Capper was soon all over the place like a rash. Overtly helpful, covertly watchful, he poked his nose into the doings of the cook-housekeeper, the work of head housemaid Matilda Boulter, the cellar of William Wootton the butler. He was not your usual Chester man, having done a long stint in the cattle auctions and stockyards of Bakersfield, California where he earned enough money to set himself up as an auctioneer and valuer on his return. Married to Clara, father to young Eric, Doris, Alicia and Donald, he lived in a large detached Victorian house in Wrexham with one maid-of-all-work.

Capper’s presence made Erddig’s servants twitchy. A letter from head housemaid Matilda (Tilly) Boulter to Mrs Yorke during the annual spring clean of 1907 hints at the tensions below stairs.

2 June: ‘Everything is going on quite alright & we are getting on…Mr Capper is often up so he can see how we are getting on & he knows there is a great deal to do.’

29 June: ‘I think we have done all that was on my list…Mr Capper was here this morning. I dare say Mr Capper tells you all about everything. He knows we have been busy. Now I expect Mrs Penketh & Mr Wootton writes to you about their part of their dutys.’ There is a sense of self-justification in her tone: she is getting her side of the story in first.

But the assiduous Mr Capper came at a price, and in order to cut more corners Louisa decided to take the household accounts away from the agent and give them instead to her capable cook-housekeeper.
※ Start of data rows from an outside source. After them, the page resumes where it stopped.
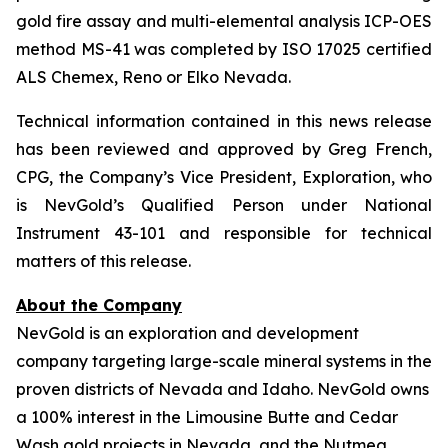
gold fire assay and multi-elemental analysis ICP-OES
method MS-41 was completed by ISO 17025 certified
ALS Chemex, Reno or Elko Nevada.
Technical information contained in this news release
has been reviewed and approved by Greg French,
CPG, the Company’s Vice President, Exploration, who
is NevGold’s Qualified Person under National
Instrument 43-101 and responsible for technical
matters of this release.
About the Company
NevGold is an exploration and development
company targeting large-scale mineral systems in the
proven districts of Nevada and Idaho. NevGold owns
a 100% interest in the Limousine Butte and Cedar
Wash gold projects in Nevada, and the Nutmeg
What effect did this have on the relationship of these two upper servants, side by side in the green basement corridor? A clue to their characters might be found in their signatures. Capper writes his very large, with scrolling flourishes, at the top of each page of the estate ledger. He is, at a guess, a dapper little man of unshakeable self-belief. Mrs Penketh’s is found in the ‘Time Book’ that records the servants’ monthly wages, each name signed off under her or her mistress’s eye. It is careful yet flamboyant, with more than the usual curls and whorls of the Victorian schoolroom. There is something devil-may-care in that sweeping kick of the k’s downward stroke.

This is, of course, pure speculation. As is this: did Mr Capper pop next door rather too regularly to give unwelcome help with the accounts? Did Ellen Penketh feel spied on and undermined? Did a faintly flirtatious friendship turn sour? Something happened–of this I am sure.